El resultado de la experiencia resultó claramente satisfactorio, como ponían de relieve sus responsables al término de la Semana, que había registrado una participación de 6.750 espectadores, con una media de cuatrocientos cincuenta en las quince proyecciones efectuadas, cantidad muy por encima de lo que estaba siendo habitual en las salas comerciales. La Semana se había podido efectuar con un presupuesto de un millón doscientas mil pesetas, siendo la recaudación de ochocientas setenta mil, resultado que se consideró razonable, corriendo la diferencia a cargo de la delegación de Cultura.
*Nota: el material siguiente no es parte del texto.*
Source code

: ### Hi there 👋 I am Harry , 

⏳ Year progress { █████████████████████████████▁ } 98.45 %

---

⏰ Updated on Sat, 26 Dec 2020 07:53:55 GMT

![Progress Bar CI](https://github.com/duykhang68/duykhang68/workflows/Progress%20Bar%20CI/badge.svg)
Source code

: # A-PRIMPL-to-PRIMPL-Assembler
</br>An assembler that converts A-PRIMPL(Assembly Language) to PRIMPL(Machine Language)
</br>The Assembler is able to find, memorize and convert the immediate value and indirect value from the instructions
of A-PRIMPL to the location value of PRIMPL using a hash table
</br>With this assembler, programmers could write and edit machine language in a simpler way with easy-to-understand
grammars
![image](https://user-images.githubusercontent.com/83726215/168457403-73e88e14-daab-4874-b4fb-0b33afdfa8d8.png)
A partir de la octava edición la Semana se organizó directamente desde el Cineclub Chaplin, contando con la colaboración económica de las instituciones públicas: Junta de Comunidades, Ayuntamiento de Cuenca, Diputación y Caja Castilla-La Mancha y se dedicó en exclusiva a la promoción de la cinematografía española, con la proyección de importantes largos y cortometrajes con carácter de estreno y preestreno que posteriormente constituyeron títulos destacados de la producción nacional. Además, la Semana se ha visto respaldada con la presencia de destacadas personalidades, tanto en las vertientes de críticos, actores, actrices, directores, productores, etc. Nombres como Manuel Gutiérrez Aragón, Pilar Miró, Emilio Martínez Lázaro, Imanol Uribe, Luis García Berlanga, Icíar Bollaín, Juanma Bajo Ulloa, Gabino Diego, Gustavo Salmerón, Chete Lera, Juan Luis Galiardo, Cayetana Guillén, Marisa Paredes y otros muchos, que han arropado con su presencia la actividad de estos días cinematográficos.

La actividad se estuvo celebrando durante dieciocho años hasta que fue suprimida por falta de apoyo institucional a comienzos del siglo actual. Durante su celebración, contó con un considerable apoyo popular, que se ponía de manifiesto durante las jornadas, con llenos absolutos en las salas de proyección. En la asamblea general de socios del Cineclub, celebrada el 28 de septiembre de 2015, se presentó una propuesta encaminada a intentar recuperar la realización de la Semana. En cumplimiento de aquel mandato asambleario, la Junta Directiva emprendió una serie de gestiones encaminadas a sondear las posibilidades de llevar a cabo el proyecto, tanto desde el punto de vista técnico como económico, teniendo en cuenta que las necesidades de financiación de una actividad de este tipo desbordan con mucho las posibilidades propias. La respuesta institucional fue positiva y se lograron garantías suficientes de financiación por lo que en noviembre de 2016 se puso en marcha la 19ª edición, estructurada, como ya lo venía siendo en la anterior etapa, en torno al cine español, con la presentación de títulos, tanto largometrajes como cortometrajes, de reciente realización, casi ninguno de ellos estrenados aún, además de ofrecerse algún ciclo monográfico.

Con este nuevo planteamiento se pudieron celebrar cuatro ediciones más, hasta llegar a la 22ª en el año 2019, momento en que la Directiva del Cineclub, después de un amplio proceso de debate, llegó a la determinación de interrumpir la actividad al considerar que no se habían cumplido las expectativas que justificaron su recuperación, ni en cuanto a la calidad de las proyecciones ofrecidas ni en lo referente a la respuesta del público que siendo positiva no había alcanzado los niveles esperados. Probablemente hay que considerar que la fórmula ya se ha agotado y que en el futuro conviene estudiar otras posibilidades y diferentes planteamientos.

Referencias: José Luis Muñoz, Cuenca en las pantallas. Diccionario de Cine. Cuenca, 2021; Cineclub Chaplin, pp. 183-184.